7.Une initiative pluridisciplinaire pour mieux évaluer les enjeux du changement climatique en alpage

Les impacts du changement climatique sont encore plus perceptibles et visibles en montagne. Les acteurs alpins (collectivités locales, parcs nationaux, parcs naturels régionaux, associations, entreprises…) sont actifs et expérimentent des dispositifs régionaux et locaux qui ont le mérite d’enrichir les connaissances et de faire évoluer, de manière concertée et collective, les pratiques culturales.

Le programme Alpages sentinelles associe, depuis une dizaine d’années, éleveurs et bergers, techniciens agricoles et pastoralistes, gestionnaires d’espaces protégés et chercheurs (climatologues, écologues, agronomes, sociologues). Son objectif est de mieux comprendre la façon dont se traduit le changement climatique dans les alpages, d’anticiper ainsi les impacts potentiels sur les milieux et les pratiques pastorales, et d’identifier les leviers d’action mobilisables sur l’alpage ou à l’interaction alpage-exploitation, tout en gérant durablement les milieux.

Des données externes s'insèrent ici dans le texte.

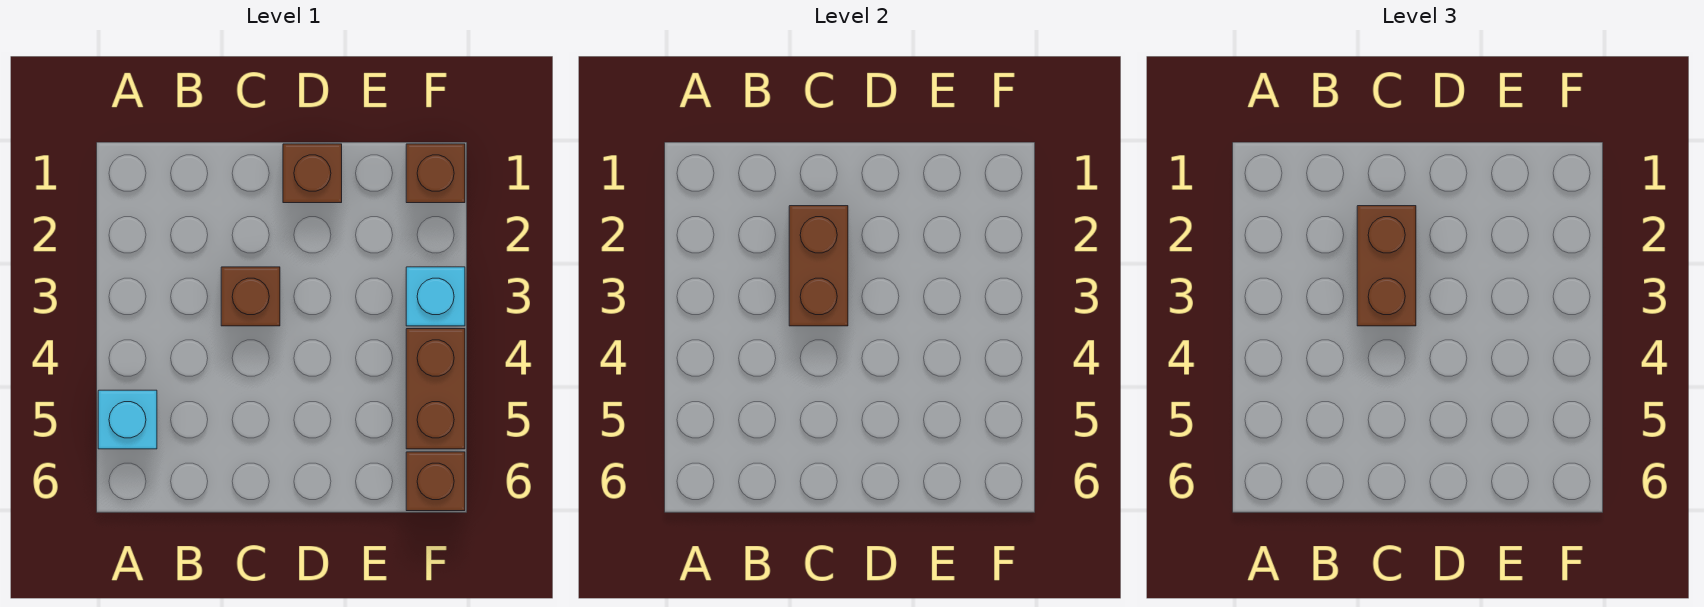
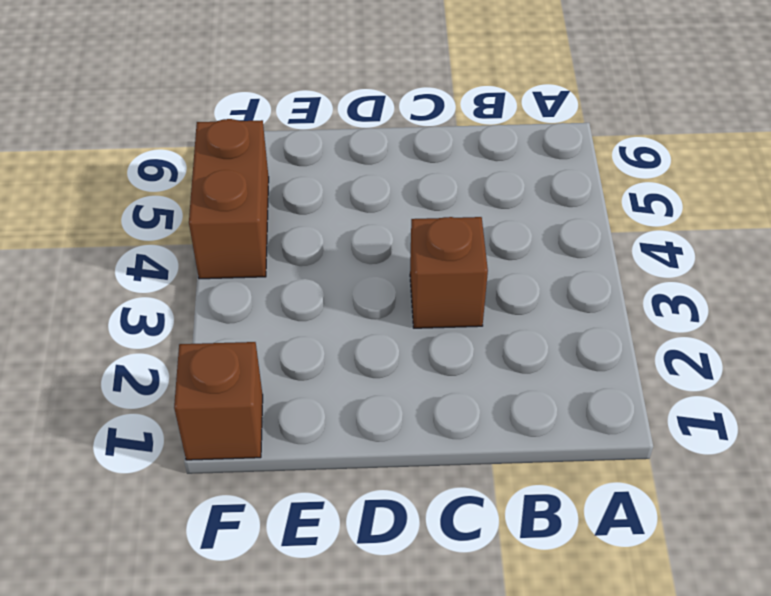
none -> cyan brick A5 level 1
none -> brown brick D1 level 1

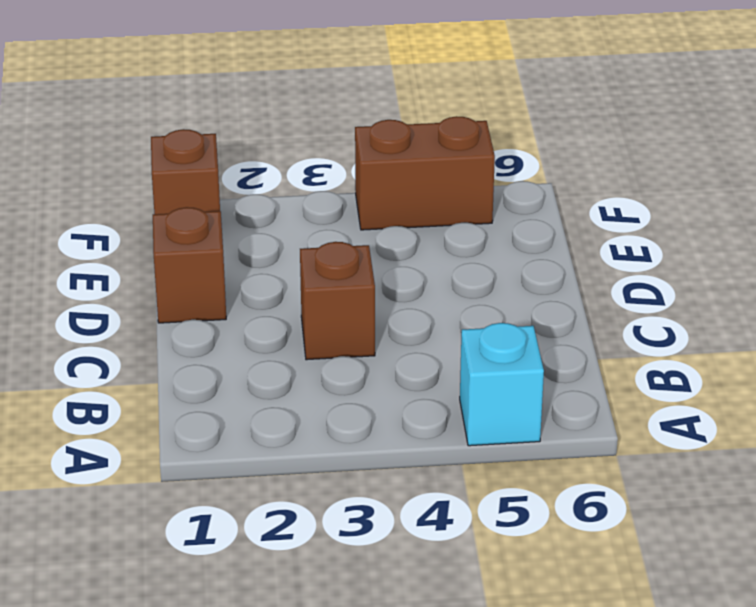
none -> cyan brick F3 level 1
none -> brown brick F6 level 1

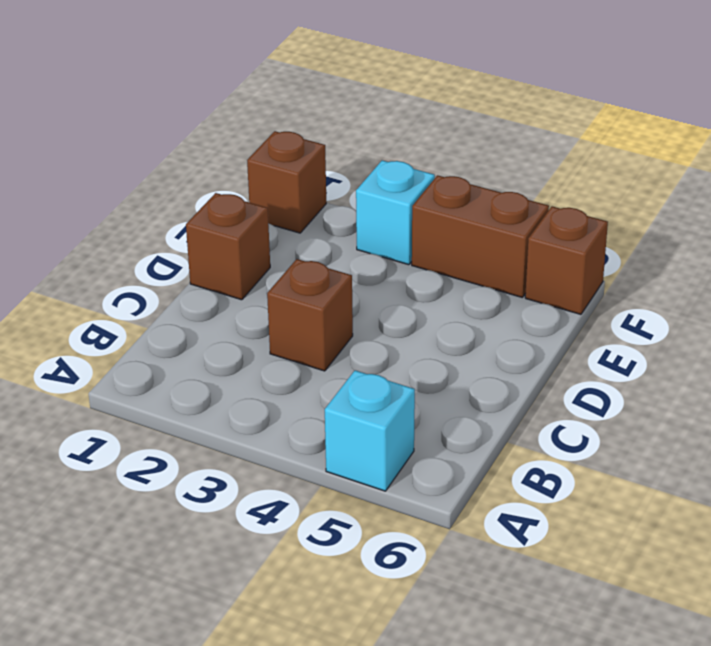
none -> brown brick C2:C3 level 2
none -> brown brick C2:C3 level 3

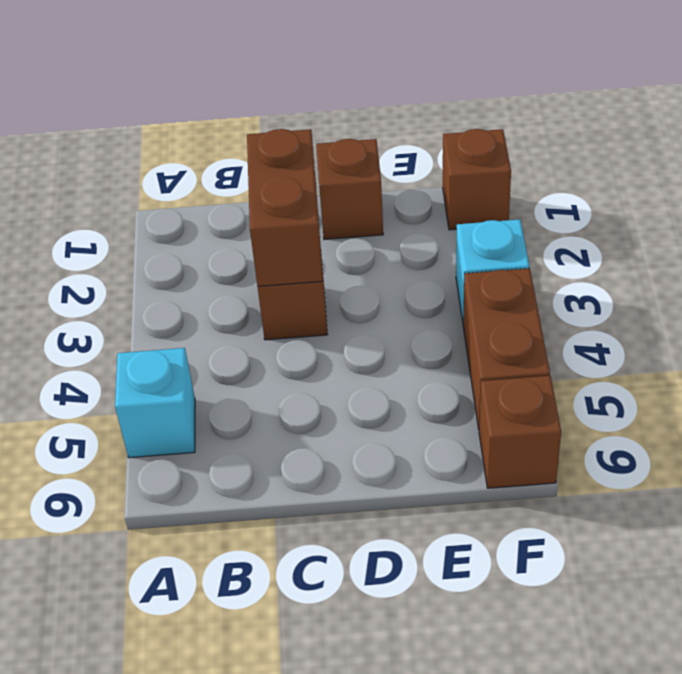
none -> brown brick C2:C3 level 3

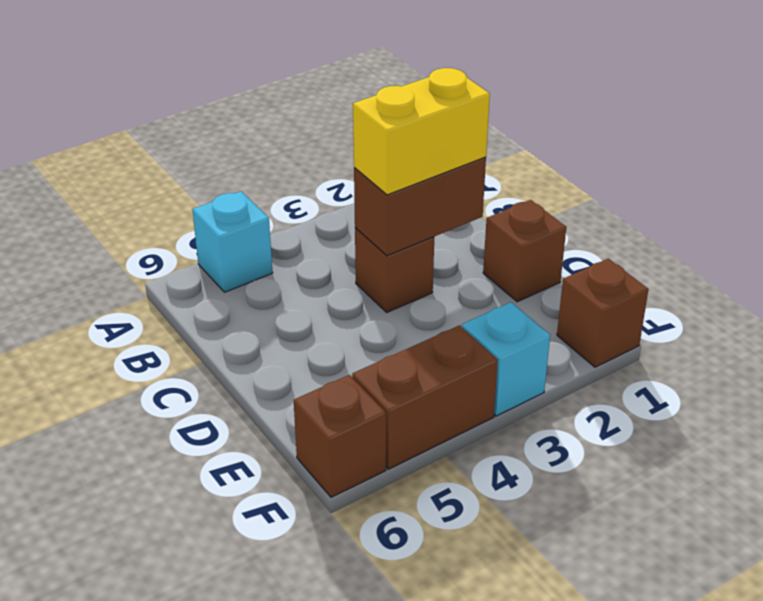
yellow brick C2:C3 level 3 -> brown brick C2:C3 level 3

Alpages sentinelles a vu le jour dans le Parc national des Écrins, suite à la canicule de 2003 et aux épisodes de sécheresse des années suivantes. Dispositif étendu depuis à l’échelle du massif alpin, il regroupe aujourd’hui 31 alpages et 37 exploitations utilisatrices de ces derniers répartis sur les territoires suivants : Écrins, Vanoise, Mercantour, Ubaye, Chartreuse, Vercors, Luberon, Ventoux. Il comprend également les alpages gérés par les fermes expérimentales de Carmejane (Le Chaffaut-SaintJurson) et du Merle (Salon-de-Provence). Le programme vise la production de références techniques sur les dynamiques qui se nouent entre climat, milieux, pratiques pastorales et systèmes d’élevage. Il a aussi pour objectif de percevoir les signaux d’alerte sur des évolutions, des changements affectant les alpages et les exploitations qui les utilisent.

Des protocoles de mesures, robustes et reproductibles, ont été conçus et mis en œuvre sur le terrain : analyse d’images satellites pour l’étude de l’enneigement et del’évolution de la phénologie des espèces végétales, pluviomètres relevés en alpage par les bergers, observations directes de la hauteur de la végétation pour estimer les variations de la ressource pastorale, analyse des changements des végétations (composition et richesse spécifique), tournées de fin d’estive pour évaluer le niveau de consommation de la ressource et la gestion pastorale, suivis d’exploitations pour évaluer la place de l’alpage dans les systèmes d’élevage et comprendre les choix stratégiques des éleveurs pour l’évolution de leur exploitation. Les observations des bergers (sur la météo de la saison, la réaction des différentes variétés végétales, le comportement des bêtes…) et l’analyse qu’ils en font pour ajuster, si besoin, leurs pratiques pastorales sont également prises en compte et permettent d’enrichir la compréhension des processus. Les marges d’ajustement des conduites pastorales face à un printemps tardif (2013) ou à un épisode de sécheresse et/ou de canicule (juillet 2015) ont ainsi été plus particulièrement étudiées et discutées de manière collective.

La force et l’originalité de ce dispositif est l’apprentissage collectif face à la dynamique du changement climatique en croisant les regards et en s’appuyant sur des constats partagés sur le terrain, notamment lors de tournées de fin d’estive, d’entretiens avec les éleveurs ou d’échanges collectifs. Des rencontres annuelles permettent de débattre des résultats et des hypothèses, et d’intervenir si un dysfonctionnement pouvant compromettre une gestion durable des milieux pastoraux est détecté sur un alpage. Le programme Alpages sentinelles vise ainsi à anticiper et à trouver des marges d’adaptation face aux aléas climatiques, selon les flexibilités relatives offertes par les alpages et en fonction des capacités d’ajustement inhérentes aux exploitations.